■ Estratto scelto ■
────────────────

La preziosa analisi di CRIF ha anche preso in esame la dimensione e l’età di queste aziende guidate da imprenditori stranieri e ha scoperto che il 93,5% di esse ha meno di 6 dipendenti e che sono in generale molto giovani: il 45,7% di loro è stato costituito dopo il 2011. Il 25,3% è guidato da imprenditrici. Per quanto riguarda i settori merceologici, gli imprenditori stranieri hanno fatto più strada nel commercio al dettaglio (36%), nell’edilizia (27%) e nei servizi (15,7%).

Un aspetto importantissimo analizzato da CRIF è relativo alla situazione degli imprenditori stranieri che provengono da Paesi a maggioranza islamica, i quali hanno spesso a che fare con un tipo di finanza particolare, molto attento alle regole della sharia. Un campo pressoché vergine per l’Italia e ricco di opportunità che meritano di essere esplorate.

Basta qualche numero per capire l’entità del fenomeno. Si stima infatti che l’universo legato ai servizi finanziari islamici gestisca fondi per un valore superiore ai 1.800 miliardi di dollari in più di 65 Paesi e che cresca di circa il 10%-15% all’anno. Nel mondo vi sono circa 360 istituti di credito totalmente islamici e oltre 250 fondi d’investimento spirati dai principi della sharia.

Sempre secondo CRIF, a dicembre 2014 il 36,6% dei titolari di impresa non italiani era costituito da imprenditori stranieri provenienti da Paesi a maggioranza islamica, mentre a ottobre 2014 è stato registrato il top di nuove imprese aperte da titolari provenienti da Paesi a maggioranza islamica, con più di 2mila nuove aperture. I Paesi di maggior provenienza di questi imprenditori sono Marocco, Bangladesh ed Egitto.

Tanto basta per inquadrare il fenomeno degli imprenditori stranieri come qualcosa di cui l’economia del nostro Paese non potrà più fare a meno con il passare degli anni.

Gli imprenditori stranieri in Italia

Gli imprenditori stranieri in Italia sono una benzina importantissima per il motore della piccola e media impresa. Se nel 2014 risultavano oltre 335mila imprese individuali registrate da imprenditori stranieri, capiamo bene come i flussi migratori non generino solo tragedie, frustrazione e povertà, ma anche ricchezza.

Quali sono, però, gli imprenditori stranieri che hanno davvero trovato l’America in Italia? Ce lo racconta sempre l’indagine trimestrale di Unioncamere/InfoCamere, dalla quale emerge che Marocco, Cina, Albania e Bangladesh sono i Paesi d’origine del maggior numero di imprenditori stranieri operanti in Italia.

Gli imprenditori stranieri arrivati dal Marocco, le cui imprese rappresentano il 19,1% del totale delle ditte individuali guidate da extracomunitari in Italia, dominano in 11 regioni su 20, e sono i padroni assoluti nei settori dei trasporti e del commercio.

────────────────

■ Obiettivo ■
Nel brano sugli imprenditori stranieri in Italia, quali sono i tre Paesi da cui provengono più spesso gli imprenditori originari di Paesi a maggioranza islamica?

■ Materiale fornito ■

────────────────

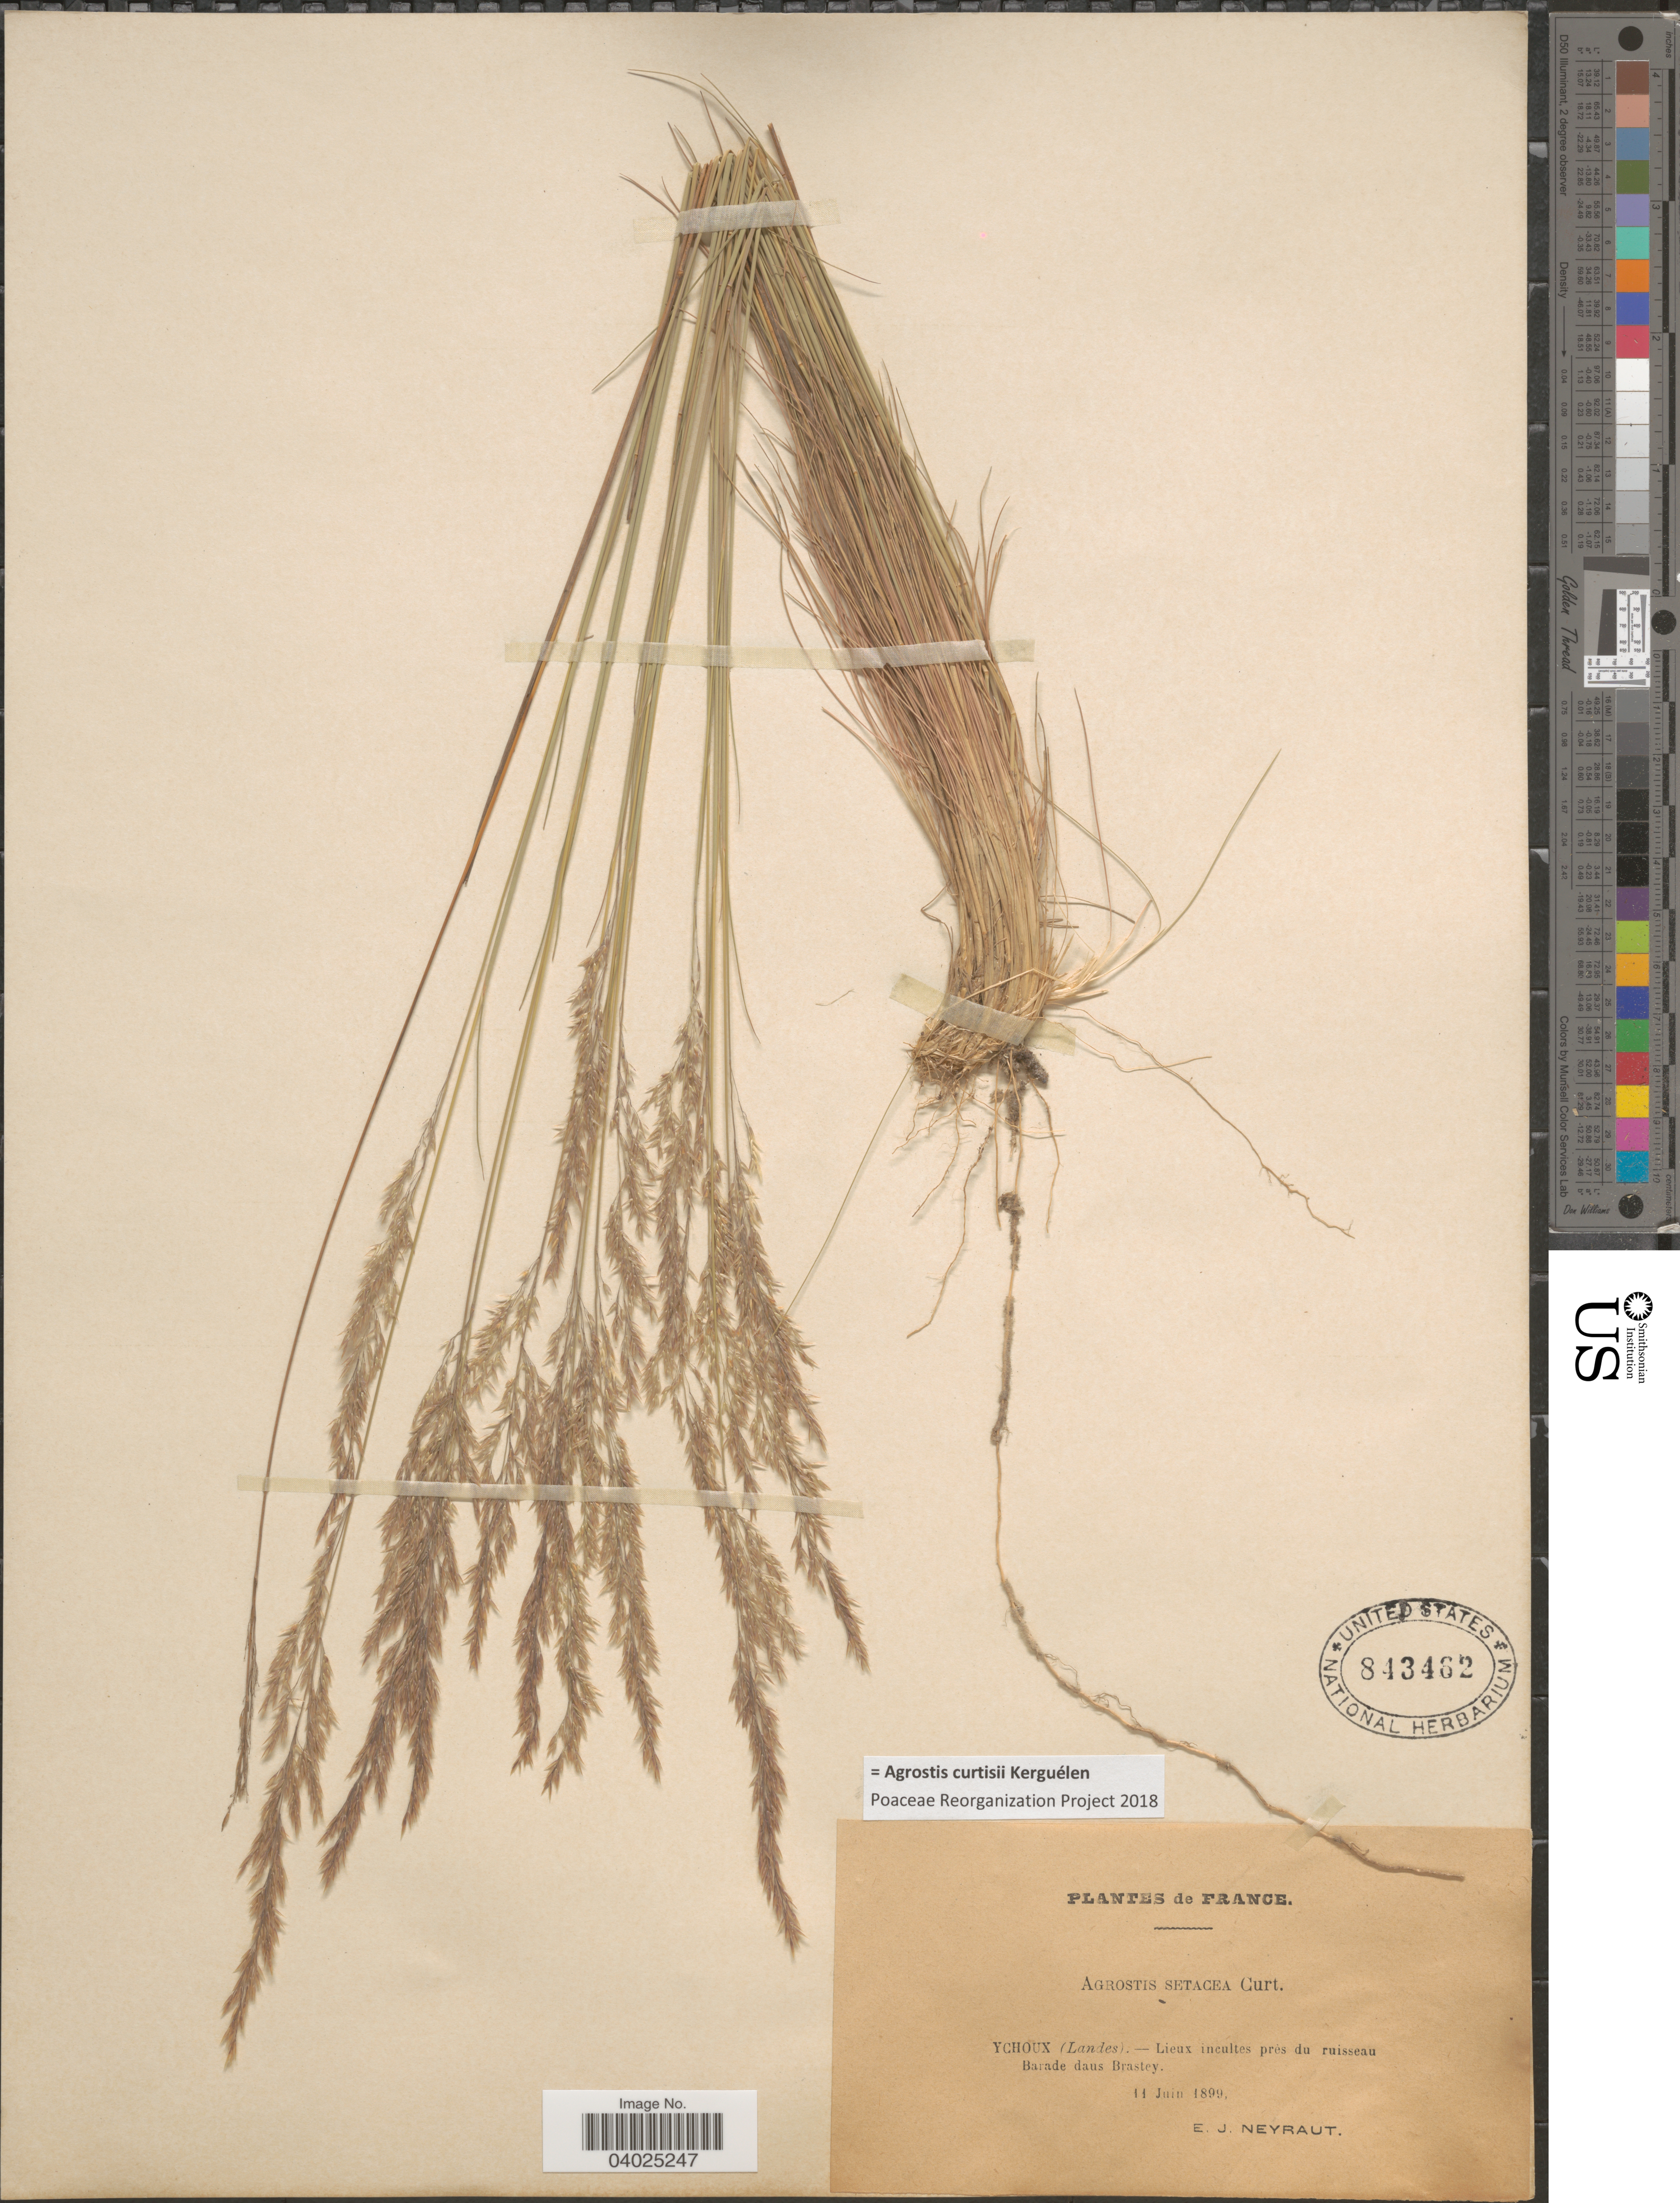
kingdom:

────────────────

■ Risultato ■
Marocco, Bangladesh ed Egitto.